Antonia murmured, ‘She clearly believes she will be safest here. A haven of peace in the midst of turmoil.’

Payne nodded. ‘Pax in bello.’

‘Pax in bello be blowed! Why should she believe any such thing? Yes, yes, she’s been here before, but she was only three or four then – her mamma brought her. She’s seen photographs of Chalfont, of course. What I mean is, the house is jolly isolated,’ Lady Grylls went on. ‘There’s no moat or wall – no barbed wire – nothing to deter intruders – no armed sentinels. If someone wanted to cut her throat or shoot her, there’d be no way of stopping them, would there?’

‘Perhaps she’ll bring her own bodyguards.’

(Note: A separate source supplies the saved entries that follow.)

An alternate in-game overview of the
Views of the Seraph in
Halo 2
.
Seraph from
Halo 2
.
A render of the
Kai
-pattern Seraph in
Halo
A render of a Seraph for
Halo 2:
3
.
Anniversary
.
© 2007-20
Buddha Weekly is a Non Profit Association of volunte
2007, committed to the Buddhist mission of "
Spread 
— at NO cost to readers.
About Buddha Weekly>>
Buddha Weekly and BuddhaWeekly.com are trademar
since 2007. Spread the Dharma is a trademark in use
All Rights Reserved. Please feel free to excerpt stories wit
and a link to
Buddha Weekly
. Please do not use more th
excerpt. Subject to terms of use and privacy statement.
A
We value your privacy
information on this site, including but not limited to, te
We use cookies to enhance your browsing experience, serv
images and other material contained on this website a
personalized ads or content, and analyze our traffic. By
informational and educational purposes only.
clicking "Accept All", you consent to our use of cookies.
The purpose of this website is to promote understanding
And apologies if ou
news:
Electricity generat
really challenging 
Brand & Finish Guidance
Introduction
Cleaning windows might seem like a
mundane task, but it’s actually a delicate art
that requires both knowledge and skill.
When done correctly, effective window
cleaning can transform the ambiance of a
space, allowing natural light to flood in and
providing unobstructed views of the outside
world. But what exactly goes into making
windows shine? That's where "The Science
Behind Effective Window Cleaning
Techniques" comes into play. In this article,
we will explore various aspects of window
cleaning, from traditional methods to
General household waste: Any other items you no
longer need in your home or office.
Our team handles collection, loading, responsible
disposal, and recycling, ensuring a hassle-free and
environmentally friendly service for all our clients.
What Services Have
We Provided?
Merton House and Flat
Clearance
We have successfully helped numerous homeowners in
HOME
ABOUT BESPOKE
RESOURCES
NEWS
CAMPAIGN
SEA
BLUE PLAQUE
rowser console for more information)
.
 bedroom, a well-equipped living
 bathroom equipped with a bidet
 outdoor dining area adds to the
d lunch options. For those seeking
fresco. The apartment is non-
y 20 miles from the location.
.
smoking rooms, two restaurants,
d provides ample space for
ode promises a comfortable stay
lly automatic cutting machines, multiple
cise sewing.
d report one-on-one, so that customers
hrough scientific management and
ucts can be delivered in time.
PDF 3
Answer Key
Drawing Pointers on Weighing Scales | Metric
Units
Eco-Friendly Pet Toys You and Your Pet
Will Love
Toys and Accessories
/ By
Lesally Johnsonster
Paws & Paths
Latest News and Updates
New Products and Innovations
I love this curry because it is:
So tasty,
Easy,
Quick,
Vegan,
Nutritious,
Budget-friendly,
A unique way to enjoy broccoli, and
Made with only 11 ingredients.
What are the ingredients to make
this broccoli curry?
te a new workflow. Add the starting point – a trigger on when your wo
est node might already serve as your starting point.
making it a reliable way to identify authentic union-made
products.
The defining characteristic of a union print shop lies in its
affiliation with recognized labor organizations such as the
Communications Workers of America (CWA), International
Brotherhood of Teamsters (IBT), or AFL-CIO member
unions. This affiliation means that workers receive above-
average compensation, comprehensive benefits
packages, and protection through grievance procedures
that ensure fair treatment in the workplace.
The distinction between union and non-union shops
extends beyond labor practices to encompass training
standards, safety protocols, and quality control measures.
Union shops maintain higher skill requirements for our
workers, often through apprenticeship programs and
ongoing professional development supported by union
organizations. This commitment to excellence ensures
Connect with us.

Lady Grylls groaned. ‘Her entourage. What am I going to do about her entourage? She mentioned a Maitre Maginot. I am sure there will be others.’ Lady Grylls counted on her fingers. ‘Her personal maid, her make-up artist, her masseuse – um, what else is there?’

‘Fitness instructor – nutritionist?’ Antonia suggested.

‘Yes… Her personal chiropodist too, as likely as not – these people are so spoilt – or do I mean chiromancer?’ Lady Grylls frowned.